Economic crisis and Imperialism’s War frenzy


Those trying to understand how the overproduction crisis of imperialism connects up with the current Anglo-American war frenzy would do well to hearken to the doom-laden Jeremiad from Martin Wolf in the Financial Times (‘The markets are too eager to discount the cost of war’, 26-03-03).

Noting how the initial stock market euphoria which greeted the attack on Iraq was tempered “as fantasies of a procession to Baghdad vanished”, Wolf reminds his readers that the economic crisis predated the war and would persist after it.

“[…] this war has come upon a world economy already mired in the aftermath of huge asset price bubbles, unsustainable external imbalances and chronically weak demand in Japan and the eurozone […] This year the world is likely to post its third successive year of below-trend economic growth.”

Blaming this on the “collapse of two asset price bubbles: Japan’s stock market and property bubble of the 1980s and the US (and, to a lesser extent, European) stock market bubbles of the 1990s.” He goes on, “The US bubble helped generate a record private sector financial deficit of 4 per cent of gross domestic product; high real levels of investment; weak profitability, masked by meretricious accounting; extraordinarily low household savings and high levels of household debt and debt service; and a current account deficit that has surpassed 5 per cent of GDP. With the collapse in stock markets, all this has been going slowly and painfully into reverse. But that also means that ADJUSTMENT REMAINS UNFINISHED” [emphasis added].

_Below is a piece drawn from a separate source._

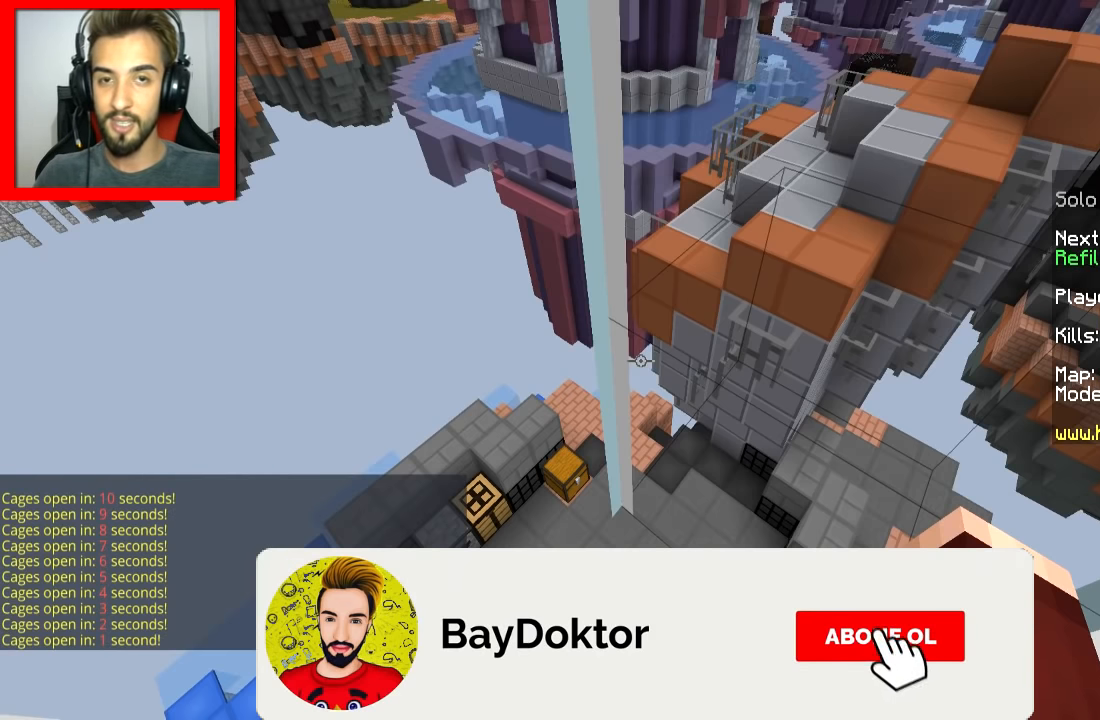
{"keys": [], "mouse": [], "events": []}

That discreet sting in the tail should in fact serve as a terrifying memento mori for the capitalist class, a reminder that capitalism is condemned to extinction. The “adjustment remains unfinished” because the market falls seen so far have been no more than the preliminary stumbles of a capitalist system that is heading for a complete smash, so bloated is it with unsustainable credit, and so hopelessly dependent on generating demand for its commodities from amongst the very populations which it is exploiting and impoverishing. “If the US is to inject stimulus into the rest of the world,” wails Wolf, “its demand must grow faster than potential output.” But that could only happen by driving the US even deeper into debt, not “a path to sustained global recovery”. To be precise, such a development could be expected to precipitate the coming markets crash! But where else is the demand stimulus to be found, given that the “high-income countries still accounted for 81 per cent of world output, of which the US generated 31 per cent, the European Union 26 per cent and Japan 15 per cent”? The only answer to this conundrum attempted by Wolf is some half-hearted neo-liberal prescriptions, ending with a despairing shrug: “None of this seems probable”!

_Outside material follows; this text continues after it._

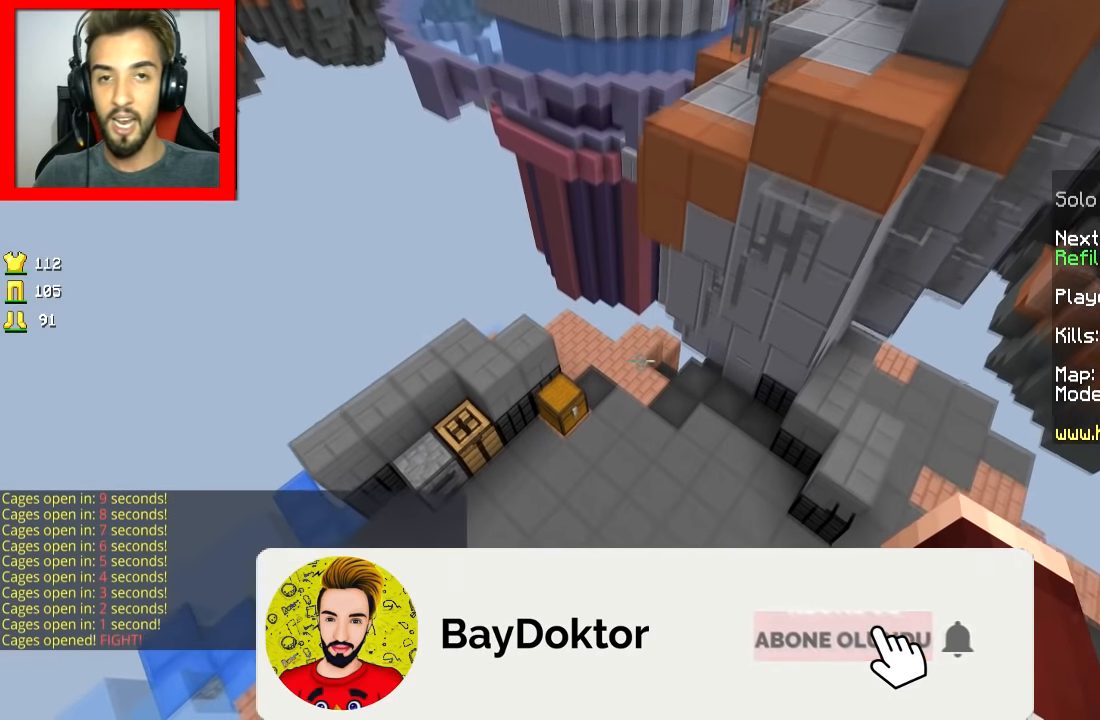
{"keys": ["w"], "mouse": [], "events": [[417, "w", "down"]]}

As Marx so long ago explained, it is the private character of appropriation under the capitalist mode of production which ends up shackling those public, social forces of production which capitalism brought into historical existence in the first place. Only the expropriation of the capitalist class can finally answer Wolf’s conundrum. Meanwhile, imperialism will do its best to solve the problem in its own barbarous fashion, by plunging the world into a bloody struggle for the redivision of markets which can only lead to world war, unless capitalism is overthrown.

In the same article, Wolf is good enough to show how imperialism’s war frenzy itself helps to create the sort of conditions which must eventually favour the development of revolutionary solutions to the crisis. Contrasting the Iraq aggression with the earlier Gulf War (“fought for a limited goal, by a huge coalition, under United Nations auspices”), Wolf observes that what is attempted is “the conquest of a large country and the extinction of a regime, both undertakings likely to generate strong resistance, particularly to the occupation of the big cities. Even after the war ends, an illegitimate occupying regime could find itself facing insurgency and civil war.”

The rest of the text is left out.